— What you will do —
**1)** Translate this sentence from the passage on the critique of Marxism into Spanish: "It attempts to rehabilitate this sphere by presenting Marxism as a totality, claiming that social-democratic and, later, communist orthodoxy had fastened exclusively upon its economic doctrine."
**2)** Write out word for word the stretch of the passage on the critique of Marxism from "Up till now, we" through "society) to utopia.".

— Source passage —
* * *
Up till now, we have considered radical thought as a critique of the substance of Marxism: of the content of Marx's ideas and, after 1917, of their realization. We have not yet looked at the critique of the form taken by Kari Marx's doctrine, namely the critique of its scientific character.
The problem immediately arises: what do we mean by 'doctrine' when dealing with a thinker who, as we know, has left his stamp upon such a wide variety of spheres, from philosophy, political science, economics and sociology (seen as the science of the laws of the evolution of society) to utopia.
For while the various shades of Marxism, from orthodoxy to left-wing extremism, disagree as to the relative importance of the different components of the total system, and while a good many view Marxian economic thought as the predominant, and even unique element, others claim to have discovered a richer, more complete 'Marx, the philosopher'. The entire critique developed by the Marxist 'philosophers' (Lukacs, Korsch, the Frankfurt School, the philosophical tendency of the 1950s and 1960s) is devoted to demonstrating the importance of philosophy in the works of Marx, and the interaction between his Hegelian -- or neo-Hegelian -- ideas and his political, economic and sociological thought. It attempts to rehabilitate this sphere by presenting Marxism as a totality, claiming that social-democratic and, later, communist orthodoxy had fastened exclusively upon its economic doctrine. However, the 'philosophers' at no time challenged this doctrine itself; all they were concerned to do was to dispute the preponderance accorded to economics by the theoreticians and practitioners of Marxism, and the absurdities arrived at by reducing the latter to a form of economism.
* * *
— Given records —
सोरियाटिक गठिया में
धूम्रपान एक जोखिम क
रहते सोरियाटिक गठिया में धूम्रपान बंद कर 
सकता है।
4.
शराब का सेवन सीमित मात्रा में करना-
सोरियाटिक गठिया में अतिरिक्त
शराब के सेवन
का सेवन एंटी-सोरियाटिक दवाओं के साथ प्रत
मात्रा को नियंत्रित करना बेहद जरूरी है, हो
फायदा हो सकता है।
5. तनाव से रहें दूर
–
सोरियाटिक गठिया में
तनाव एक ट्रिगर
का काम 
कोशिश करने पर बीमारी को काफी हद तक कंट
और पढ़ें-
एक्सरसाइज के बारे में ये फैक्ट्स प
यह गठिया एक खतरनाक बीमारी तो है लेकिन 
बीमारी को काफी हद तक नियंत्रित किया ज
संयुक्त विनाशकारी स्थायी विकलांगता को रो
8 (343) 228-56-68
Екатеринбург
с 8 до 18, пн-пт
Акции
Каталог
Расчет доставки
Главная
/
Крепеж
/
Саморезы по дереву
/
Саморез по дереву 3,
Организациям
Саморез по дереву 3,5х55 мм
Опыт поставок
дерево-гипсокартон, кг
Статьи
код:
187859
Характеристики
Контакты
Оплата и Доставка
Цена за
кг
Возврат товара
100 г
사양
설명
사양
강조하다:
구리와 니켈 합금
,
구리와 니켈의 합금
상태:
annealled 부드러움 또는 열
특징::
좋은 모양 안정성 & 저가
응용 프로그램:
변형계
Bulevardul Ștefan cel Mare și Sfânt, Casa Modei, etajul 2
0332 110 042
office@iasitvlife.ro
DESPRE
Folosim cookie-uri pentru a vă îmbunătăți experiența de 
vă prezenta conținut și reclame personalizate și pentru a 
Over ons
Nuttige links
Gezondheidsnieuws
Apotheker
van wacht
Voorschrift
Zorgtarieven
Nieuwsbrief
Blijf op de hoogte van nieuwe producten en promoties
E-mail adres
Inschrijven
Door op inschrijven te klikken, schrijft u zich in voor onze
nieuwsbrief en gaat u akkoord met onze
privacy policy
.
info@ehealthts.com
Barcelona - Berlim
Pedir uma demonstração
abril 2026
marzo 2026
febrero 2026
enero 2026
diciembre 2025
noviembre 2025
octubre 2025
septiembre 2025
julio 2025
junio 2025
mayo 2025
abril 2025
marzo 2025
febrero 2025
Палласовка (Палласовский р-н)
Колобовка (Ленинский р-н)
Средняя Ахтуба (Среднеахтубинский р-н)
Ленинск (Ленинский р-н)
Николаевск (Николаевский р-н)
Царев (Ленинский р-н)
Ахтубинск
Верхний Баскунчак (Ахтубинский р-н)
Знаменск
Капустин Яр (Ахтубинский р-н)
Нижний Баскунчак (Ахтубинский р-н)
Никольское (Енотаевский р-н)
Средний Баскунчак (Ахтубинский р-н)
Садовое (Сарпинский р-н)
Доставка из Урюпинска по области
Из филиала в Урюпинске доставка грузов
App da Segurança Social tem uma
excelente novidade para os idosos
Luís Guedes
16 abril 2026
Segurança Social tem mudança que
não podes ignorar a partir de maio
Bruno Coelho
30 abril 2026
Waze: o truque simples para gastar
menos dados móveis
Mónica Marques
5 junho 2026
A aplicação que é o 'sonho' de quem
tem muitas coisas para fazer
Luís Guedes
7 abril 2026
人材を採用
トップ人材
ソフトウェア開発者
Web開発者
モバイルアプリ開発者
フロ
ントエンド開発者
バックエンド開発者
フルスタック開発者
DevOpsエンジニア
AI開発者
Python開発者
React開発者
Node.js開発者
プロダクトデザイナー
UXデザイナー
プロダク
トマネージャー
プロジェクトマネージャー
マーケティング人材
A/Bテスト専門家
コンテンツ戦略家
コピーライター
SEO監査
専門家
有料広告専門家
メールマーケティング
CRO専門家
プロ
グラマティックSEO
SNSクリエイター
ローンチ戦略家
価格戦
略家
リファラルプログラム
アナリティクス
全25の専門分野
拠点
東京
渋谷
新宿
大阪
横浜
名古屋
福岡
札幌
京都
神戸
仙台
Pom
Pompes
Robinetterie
* * *
— Task-by-task solutions —
**1)** Intenta rehabilitar esta esfera presentando el marxismo como una totalidad, afirmando que la ortodoxia socialdemócrata y, más tarde, comunista se había aferrado exclusivamente a su doctrina económica.

**2)**
Up till now, we have considered radical thought as a critique of the substance of Marxism: of the content of Marx's ideas and, after 1917, of their realization. We have not yet looked at the critique of the form taken by Kari Marx's doctrine, namely the critique of its scientific character.
The problem immediately arises: what do we mean by 'doctrine' when dealing with a thinker who, as we know, has left his stamp upon such a wide variety of spheres, from philosophy, political science, economics and sociology (seen as the science of the laws of the evolution of society) to utopia.